■ **DIRECTIONS FOR THIS TASK**: The answer must be a single number: the count of lines in the data below that hold the word "text".

Start of PROVIDED INFORMATION

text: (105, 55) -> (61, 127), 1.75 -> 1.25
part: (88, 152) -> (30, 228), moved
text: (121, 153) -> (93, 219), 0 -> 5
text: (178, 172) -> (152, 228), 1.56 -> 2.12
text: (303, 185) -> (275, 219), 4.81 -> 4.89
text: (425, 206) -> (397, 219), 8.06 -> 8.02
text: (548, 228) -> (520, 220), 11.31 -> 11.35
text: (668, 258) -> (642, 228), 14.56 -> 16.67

End of PROVIDED INFORMATION

■ **SOLVED PROBLEM**: 7